Gym equipment is another area where attention must be paid to client needs. The equipment found in most gyms is not overly user friendly if you have any sort of physical disability. The manufacturers of this equipment, even those like Cybex who started out in the rehabilitation industry, don't build with disabilities in mind. The common belief, again, being that the people who work out are able bodied.

“The way that some equipment is built makes it inaccessible,” says Dodd. “The Pyramid machines tend to be the best. As long as you can transfer onto them it’s easy to use them. However, sometimes its difficult to change the weight on a piece of equipment. I can’t bend easily because of my balance so leaning over to change weight is difficult.”

"We don't buy equipment for any specific population," says Romano. We concentrate on cardio-vascular, strength training equipment. We look at the best and safest equipment in the industry. We want to service as wide a population as we can. Some of the equipment out there is not very accessible for anyone. It's designed very poorly. We try to look from an intellectual standpoint."

"None of our equipment was special ordered for people with disabilities," says the director of World Gym's, Venice, California branch, Mike Ureec. "But a lot of it is very adaptable. It's easy to transfer from a wheelchair to the seat of most of the equipment because the seats are low."

"We've tried to keep a focus on equipment that was not only appropriate but beneficial to people with disabilities," says Kristi Afzala, manager of the United Cerebral Palsy Center's new fitness center in NYC. "Most of the equipment is geared toward upper body strength."

Finding appropriate equipment is not an easy task. Labels are often insufficient for those with visual problems. Access is limited due to awkward construction, making it difficult for people with mobility impairments to transfer onto many pieces of equipment that might otherwise provide them with a good workout. While there are manufacturers who do build their equipment specifically with disabled users in mind, this equipment isn't standard in most gyms.
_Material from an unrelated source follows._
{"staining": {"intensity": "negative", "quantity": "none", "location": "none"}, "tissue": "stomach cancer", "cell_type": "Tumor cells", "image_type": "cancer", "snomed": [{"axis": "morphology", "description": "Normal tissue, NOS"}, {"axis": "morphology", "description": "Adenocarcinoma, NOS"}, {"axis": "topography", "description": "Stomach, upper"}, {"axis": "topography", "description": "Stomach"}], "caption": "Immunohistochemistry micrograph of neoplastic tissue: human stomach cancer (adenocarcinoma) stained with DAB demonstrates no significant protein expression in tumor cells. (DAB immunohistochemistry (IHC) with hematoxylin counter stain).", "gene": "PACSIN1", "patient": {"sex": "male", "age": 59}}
There's no transferring needed onto our equipment," says Norman Stein, President of No Boundaries (Garden Grove, Ca.). The company has been in business for the past five years because "trying to work out on machines that isn't designed for people with disabilities is intimidating."

Unfortunately Stein says that he's had a lot of difficulty trying to sell his equipment to gyms and fitness centers across the country. "There's a lot of red tape to go through to sell to gyms. They aren't really interested in having this kind of equipment. They'd rather have their employees help disabled clients. They disregard the whole issue because they don't have many members or potential members with disabilities."

On the supply side of the business, Stein believes that money is a major part of the problem. A lot of the cashflow of manufacturers like Cybex comes from the general market. There's risk involved in putting money into specialized markets like disabilities. The VersaTrainer is a good example. It was a wheelchair accessible Bowflex. But, after a short time, the company dropped out of the market because, as Stein puts it, "there isn't a tremendous amount of money to be made and you have to be in it for more than the money."

Fortunately times are changing and people with disabilities are working out in the gym. The market for special populations like people with disabilities is growing. The younger people with disabilities aren't willing to just sit at home and the newer club administrators are starting to understand their needs. Out of necessity clubs are becoming more aware of how to deal with special populations like disabilities. Its part of a shift of from the 70s/80s stereotypical of a club as a meat market.

"What needs to be done," says Minzer, "is to educate the public and those who are working in gyms. We need more understanding of the needs of this group. They don't have to stay away from the clubs. They don't have to stand out."